Since 2013 his San Francisco-based startup, Compology, has used cameras and artificial intelligence to monitor what's thrown into dumpsters and trash containers at businesses such as McDonald's restaurants and Nordstrom department stores. The point is to make sure dumpsters are actually full before they're emptied and to stop recyclable materials like cardboard from being contaminated by other junk so it, too, doesn't become waste.
"We've found that most businesses and people have the right intentions about recycling, but oftentimes they just don't know what the proper way to recycle is," Gates, CEO of Compology, told CNN Business' Rachel Crane.
To help them do it correctly, Compology puts trash-monitoring cameras and sensors inside industrial waste containers. The cameras take photos several times each day and when the container is lifted for dumping. An accelerometer helps trigger the camera on garbage day.
AI software analyzes the images to figure out how full the container is and can also let a customer know when something is where it shouldn't be, such as a bag of trash tossed into a dumpster filled with cardboard boxes for recycling. Gates said the company's cameras can cut the amount of non-recyclable materials thrown in waste containers by as much as 80%.
With McDonald's dumpsters in Las Vegas, for instance, Compology's cameras and sensors showed the company was generally doing a good job recycling cardboard packaging. But occasionally garbage bags were thrown in there, too, Gates said.
"Once we saw the bags of trash go inside the cardboard containers, we sent a notification to the people on site via text message, letting them know that they should remove it before the truck comes the next morning and telling them that putting trash in the recycling container is a form of contamination, which they should not do in the future," he said.
Brent Bohn, who owns and operates dozens of McDonald's restaurants in the Las Vegas and Phoenix areas, uses Compology at restaurants in Las Vegas to help ensure restaurant workers are recycling properly.
"The cameras have really streamlined that for us and provided accountability for us, but also for our suppliers and the haulers that we work with," he said.
Compology trained its system to sort trash with tens of millions of images, Gates said, and it uses pictures taken from within dumpsters that are now in use to get better at determining fullness and what's inside. So far, it has processed over 80 million images from the 162,000 cameras it has installed.
"The more images we get of the inside of dumpsters, the more accurate we can be," he said.
Part of why Gates sees Compology's work as vital is because the United States, which used to send much of its scrap and waste to China, is no longer doing so. China began banning the imports of recycling materials in 2017, citing environmental concerns from mixed-in contaminants, and expanded its ban in 2018.
Since then, the US has struggled to determine what to do with its recyclables, with some cities simply halting recycling programs. Cleaning up materials stateside could make it easier for the country to recycle on its own (and, in fact, it's one of the US Environmental Protection Agency's goals to raise the domestic recycling rate to 50% by 2030; it currently hovers around 32%).
Compology's service costs businesses between $10 and $20 per month per dumpster.
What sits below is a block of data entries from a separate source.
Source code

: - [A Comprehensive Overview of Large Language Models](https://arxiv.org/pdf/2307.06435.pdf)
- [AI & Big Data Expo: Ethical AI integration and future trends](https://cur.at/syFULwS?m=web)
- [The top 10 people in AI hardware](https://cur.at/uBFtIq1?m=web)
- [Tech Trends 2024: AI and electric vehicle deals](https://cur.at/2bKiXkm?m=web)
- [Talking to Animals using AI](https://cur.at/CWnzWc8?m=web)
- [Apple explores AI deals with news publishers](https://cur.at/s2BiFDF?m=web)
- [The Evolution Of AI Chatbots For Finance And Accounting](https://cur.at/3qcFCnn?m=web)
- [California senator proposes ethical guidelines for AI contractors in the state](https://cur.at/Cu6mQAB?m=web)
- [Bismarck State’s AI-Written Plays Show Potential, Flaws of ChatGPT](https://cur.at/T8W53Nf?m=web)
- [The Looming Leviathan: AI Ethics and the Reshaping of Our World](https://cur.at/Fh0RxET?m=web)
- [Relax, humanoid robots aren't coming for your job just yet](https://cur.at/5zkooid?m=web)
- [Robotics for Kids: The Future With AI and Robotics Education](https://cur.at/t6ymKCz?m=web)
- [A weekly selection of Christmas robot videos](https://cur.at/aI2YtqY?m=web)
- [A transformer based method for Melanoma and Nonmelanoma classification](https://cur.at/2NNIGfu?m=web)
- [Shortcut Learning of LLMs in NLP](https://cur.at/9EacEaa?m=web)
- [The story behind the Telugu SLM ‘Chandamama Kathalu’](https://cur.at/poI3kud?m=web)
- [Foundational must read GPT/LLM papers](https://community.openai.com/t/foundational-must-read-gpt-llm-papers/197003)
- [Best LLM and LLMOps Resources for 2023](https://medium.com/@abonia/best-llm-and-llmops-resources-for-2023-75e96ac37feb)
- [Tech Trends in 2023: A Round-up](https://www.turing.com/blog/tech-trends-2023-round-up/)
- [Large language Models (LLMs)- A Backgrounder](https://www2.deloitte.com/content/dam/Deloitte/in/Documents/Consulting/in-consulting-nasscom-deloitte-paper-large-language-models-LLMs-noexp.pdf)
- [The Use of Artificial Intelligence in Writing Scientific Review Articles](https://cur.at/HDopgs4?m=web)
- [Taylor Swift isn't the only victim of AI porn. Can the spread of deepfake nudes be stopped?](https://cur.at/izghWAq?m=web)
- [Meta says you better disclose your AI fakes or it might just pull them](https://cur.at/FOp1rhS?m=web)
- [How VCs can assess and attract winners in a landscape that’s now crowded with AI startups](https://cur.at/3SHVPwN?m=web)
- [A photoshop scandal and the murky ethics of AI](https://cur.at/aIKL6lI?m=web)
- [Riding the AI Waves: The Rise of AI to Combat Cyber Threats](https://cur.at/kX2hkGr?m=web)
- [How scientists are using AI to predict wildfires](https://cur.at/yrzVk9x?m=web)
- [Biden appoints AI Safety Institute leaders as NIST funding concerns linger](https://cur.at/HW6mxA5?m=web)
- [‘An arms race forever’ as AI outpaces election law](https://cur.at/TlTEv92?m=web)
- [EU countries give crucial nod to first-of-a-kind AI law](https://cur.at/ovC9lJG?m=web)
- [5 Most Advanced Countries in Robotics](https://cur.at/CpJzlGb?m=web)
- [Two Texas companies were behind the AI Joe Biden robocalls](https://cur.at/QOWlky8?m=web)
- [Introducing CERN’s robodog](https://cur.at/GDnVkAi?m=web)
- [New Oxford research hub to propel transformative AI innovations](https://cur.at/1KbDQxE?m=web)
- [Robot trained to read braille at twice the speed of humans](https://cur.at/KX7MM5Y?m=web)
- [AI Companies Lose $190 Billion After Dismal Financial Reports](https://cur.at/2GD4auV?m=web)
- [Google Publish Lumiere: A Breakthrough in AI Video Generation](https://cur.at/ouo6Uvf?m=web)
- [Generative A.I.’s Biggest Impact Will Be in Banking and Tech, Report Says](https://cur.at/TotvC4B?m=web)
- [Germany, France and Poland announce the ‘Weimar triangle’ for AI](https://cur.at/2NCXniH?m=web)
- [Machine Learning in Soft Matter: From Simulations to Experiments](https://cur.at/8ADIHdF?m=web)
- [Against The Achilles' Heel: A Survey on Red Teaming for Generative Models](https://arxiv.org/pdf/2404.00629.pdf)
It's saving them generally thousands of dollars per dumpster per year on waste-hauling costs, Gates said, as it can also use AI to predict what the service schedule for each dumpster should be, so it will only be picked up when it's likely to be full.
Over time, Gates hopes Compology can help standardize how waste is measured and reported —something that isn't currently consistent in the US.
"You've been able to measure how much electricity, water, gas you've used for decades," Gates said. "What we're doing is being able to meter how much waste you produce."